Work required:
Search the records that follow and extract every line containing the string "results".

--------------------------------------------------

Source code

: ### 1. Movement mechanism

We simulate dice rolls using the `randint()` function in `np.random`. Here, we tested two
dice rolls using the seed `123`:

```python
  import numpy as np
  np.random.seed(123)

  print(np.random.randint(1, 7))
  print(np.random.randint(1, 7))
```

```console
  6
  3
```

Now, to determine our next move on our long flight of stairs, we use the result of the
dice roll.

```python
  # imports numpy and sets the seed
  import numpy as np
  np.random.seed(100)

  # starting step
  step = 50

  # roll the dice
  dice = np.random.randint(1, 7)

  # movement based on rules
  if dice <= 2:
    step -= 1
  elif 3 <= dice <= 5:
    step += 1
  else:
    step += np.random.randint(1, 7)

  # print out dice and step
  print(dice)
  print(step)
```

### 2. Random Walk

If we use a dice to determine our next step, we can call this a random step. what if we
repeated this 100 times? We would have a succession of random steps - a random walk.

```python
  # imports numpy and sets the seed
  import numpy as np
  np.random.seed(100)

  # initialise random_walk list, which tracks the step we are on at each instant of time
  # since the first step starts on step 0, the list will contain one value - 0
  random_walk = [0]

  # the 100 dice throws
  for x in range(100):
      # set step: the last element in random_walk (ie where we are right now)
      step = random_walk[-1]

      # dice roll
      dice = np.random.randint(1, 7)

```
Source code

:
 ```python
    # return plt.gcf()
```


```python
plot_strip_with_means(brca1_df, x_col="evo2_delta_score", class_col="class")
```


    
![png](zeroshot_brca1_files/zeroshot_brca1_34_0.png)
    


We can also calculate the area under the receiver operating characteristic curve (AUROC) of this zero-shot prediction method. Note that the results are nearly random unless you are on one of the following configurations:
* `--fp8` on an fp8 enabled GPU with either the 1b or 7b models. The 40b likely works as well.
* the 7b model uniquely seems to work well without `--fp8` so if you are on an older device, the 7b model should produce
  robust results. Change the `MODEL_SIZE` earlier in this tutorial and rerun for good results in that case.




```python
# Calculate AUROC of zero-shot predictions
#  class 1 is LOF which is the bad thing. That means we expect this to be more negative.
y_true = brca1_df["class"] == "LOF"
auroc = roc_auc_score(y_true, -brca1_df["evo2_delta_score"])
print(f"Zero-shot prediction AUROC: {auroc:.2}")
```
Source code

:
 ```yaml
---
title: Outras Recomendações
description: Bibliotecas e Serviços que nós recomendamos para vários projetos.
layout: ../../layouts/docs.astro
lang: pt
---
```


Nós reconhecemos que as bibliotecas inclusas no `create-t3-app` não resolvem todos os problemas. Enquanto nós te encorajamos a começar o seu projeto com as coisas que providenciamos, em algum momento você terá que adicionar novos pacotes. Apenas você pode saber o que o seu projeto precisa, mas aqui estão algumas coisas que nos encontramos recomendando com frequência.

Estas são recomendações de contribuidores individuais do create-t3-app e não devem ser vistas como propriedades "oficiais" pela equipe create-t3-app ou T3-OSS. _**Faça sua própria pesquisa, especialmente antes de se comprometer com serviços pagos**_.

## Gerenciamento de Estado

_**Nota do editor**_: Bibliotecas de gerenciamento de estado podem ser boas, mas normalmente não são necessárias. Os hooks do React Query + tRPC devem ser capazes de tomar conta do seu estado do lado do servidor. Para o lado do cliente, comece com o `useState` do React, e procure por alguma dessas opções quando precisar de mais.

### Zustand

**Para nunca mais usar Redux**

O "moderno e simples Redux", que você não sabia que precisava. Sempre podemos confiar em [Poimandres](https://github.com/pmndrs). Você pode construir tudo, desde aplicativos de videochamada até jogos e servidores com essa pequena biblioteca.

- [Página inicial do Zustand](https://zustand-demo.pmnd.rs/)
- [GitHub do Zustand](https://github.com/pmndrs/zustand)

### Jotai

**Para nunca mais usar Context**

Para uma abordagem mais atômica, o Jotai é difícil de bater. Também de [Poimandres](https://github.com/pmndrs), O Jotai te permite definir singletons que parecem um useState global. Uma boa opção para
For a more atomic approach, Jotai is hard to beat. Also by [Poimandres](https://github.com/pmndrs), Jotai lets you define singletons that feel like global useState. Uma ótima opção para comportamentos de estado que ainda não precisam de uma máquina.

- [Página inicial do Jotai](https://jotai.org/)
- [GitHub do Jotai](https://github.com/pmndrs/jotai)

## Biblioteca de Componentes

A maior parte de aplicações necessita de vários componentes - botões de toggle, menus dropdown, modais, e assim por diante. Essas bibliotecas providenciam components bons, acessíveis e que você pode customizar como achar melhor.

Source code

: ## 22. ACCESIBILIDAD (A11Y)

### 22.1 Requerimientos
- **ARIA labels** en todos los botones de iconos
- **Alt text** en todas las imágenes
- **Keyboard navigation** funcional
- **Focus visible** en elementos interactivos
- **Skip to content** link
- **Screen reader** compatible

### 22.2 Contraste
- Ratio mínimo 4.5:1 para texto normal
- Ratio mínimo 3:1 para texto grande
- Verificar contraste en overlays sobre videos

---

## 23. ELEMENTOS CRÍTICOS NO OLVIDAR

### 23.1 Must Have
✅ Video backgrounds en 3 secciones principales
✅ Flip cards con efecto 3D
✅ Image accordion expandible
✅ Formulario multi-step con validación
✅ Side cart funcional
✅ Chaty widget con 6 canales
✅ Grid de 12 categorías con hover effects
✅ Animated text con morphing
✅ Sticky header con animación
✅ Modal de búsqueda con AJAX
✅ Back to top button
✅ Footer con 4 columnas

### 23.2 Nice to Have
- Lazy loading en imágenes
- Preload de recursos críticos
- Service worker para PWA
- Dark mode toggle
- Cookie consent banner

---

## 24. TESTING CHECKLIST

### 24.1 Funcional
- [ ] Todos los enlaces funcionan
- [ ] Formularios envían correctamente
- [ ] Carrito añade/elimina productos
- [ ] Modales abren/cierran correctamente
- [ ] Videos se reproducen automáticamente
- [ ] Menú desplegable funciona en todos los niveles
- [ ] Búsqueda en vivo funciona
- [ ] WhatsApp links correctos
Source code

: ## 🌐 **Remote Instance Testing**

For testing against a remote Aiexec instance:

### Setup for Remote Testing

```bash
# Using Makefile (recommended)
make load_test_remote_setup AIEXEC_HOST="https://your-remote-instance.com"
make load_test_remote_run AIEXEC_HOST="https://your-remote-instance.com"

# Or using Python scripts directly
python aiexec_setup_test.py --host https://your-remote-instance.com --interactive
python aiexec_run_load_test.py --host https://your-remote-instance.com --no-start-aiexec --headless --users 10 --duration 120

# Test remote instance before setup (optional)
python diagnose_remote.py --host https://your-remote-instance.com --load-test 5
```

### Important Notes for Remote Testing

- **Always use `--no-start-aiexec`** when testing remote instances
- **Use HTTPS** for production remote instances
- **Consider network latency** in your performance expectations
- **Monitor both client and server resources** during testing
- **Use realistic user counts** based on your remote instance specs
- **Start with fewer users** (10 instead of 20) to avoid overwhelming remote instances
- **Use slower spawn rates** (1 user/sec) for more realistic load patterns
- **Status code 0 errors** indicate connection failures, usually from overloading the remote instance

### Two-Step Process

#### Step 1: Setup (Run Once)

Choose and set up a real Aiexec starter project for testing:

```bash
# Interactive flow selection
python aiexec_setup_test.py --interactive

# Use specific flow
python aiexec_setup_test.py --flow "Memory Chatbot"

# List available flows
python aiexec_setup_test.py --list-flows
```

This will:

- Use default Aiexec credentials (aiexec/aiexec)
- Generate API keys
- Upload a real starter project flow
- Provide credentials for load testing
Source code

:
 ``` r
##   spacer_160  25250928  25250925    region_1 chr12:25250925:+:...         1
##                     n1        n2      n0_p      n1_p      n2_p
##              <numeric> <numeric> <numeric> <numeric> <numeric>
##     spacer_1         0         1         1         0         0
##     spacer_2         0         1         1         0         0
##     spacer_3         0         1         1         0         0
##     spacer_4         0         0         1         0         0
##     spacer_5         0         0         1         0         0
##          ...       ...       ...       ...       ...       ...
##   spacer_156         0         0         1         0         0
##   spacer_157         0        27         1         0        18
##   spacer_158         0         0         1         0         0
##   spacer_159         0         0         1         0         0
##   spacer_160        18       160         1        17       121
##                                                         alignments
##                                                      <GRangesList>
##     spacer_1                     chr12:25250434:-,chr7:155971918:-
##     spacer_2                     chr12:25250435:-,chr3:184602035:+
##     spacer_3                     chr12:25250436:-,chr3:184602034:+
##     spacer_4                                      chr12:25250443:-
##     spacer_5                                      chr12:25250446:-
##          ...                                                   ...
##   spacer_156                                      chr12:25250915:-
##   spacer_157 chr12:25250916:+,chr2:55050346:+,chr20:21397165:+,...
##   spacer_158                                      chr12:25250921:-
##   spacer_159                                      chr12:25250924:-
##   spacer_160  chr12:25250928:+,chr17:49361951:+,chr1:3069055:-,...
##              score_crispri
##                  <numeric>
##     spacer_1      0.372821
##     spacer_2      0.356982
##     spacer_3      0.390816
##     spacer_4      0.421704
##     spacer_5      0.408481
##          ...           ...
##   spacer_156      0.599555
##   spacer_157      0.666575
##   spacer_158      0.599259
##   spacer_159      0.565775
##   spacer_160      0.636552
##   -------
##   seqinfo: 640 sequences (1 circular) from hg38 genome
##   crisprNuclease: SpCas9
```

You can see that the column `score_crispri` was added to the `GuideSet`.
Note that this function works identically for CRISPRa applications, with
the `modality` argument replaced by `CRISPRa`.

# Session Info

--------------------------------------------------

Problem solution:
We can also calculate the area under the receiver operating characteristic curve (AUROC) of this zero-shot prediction method. Note that the results are nearly random unless you are on one of the following configurations:
  robust results. Change the `MODEL_SIZE` earlier in this tutorial and rerun for good results in that case.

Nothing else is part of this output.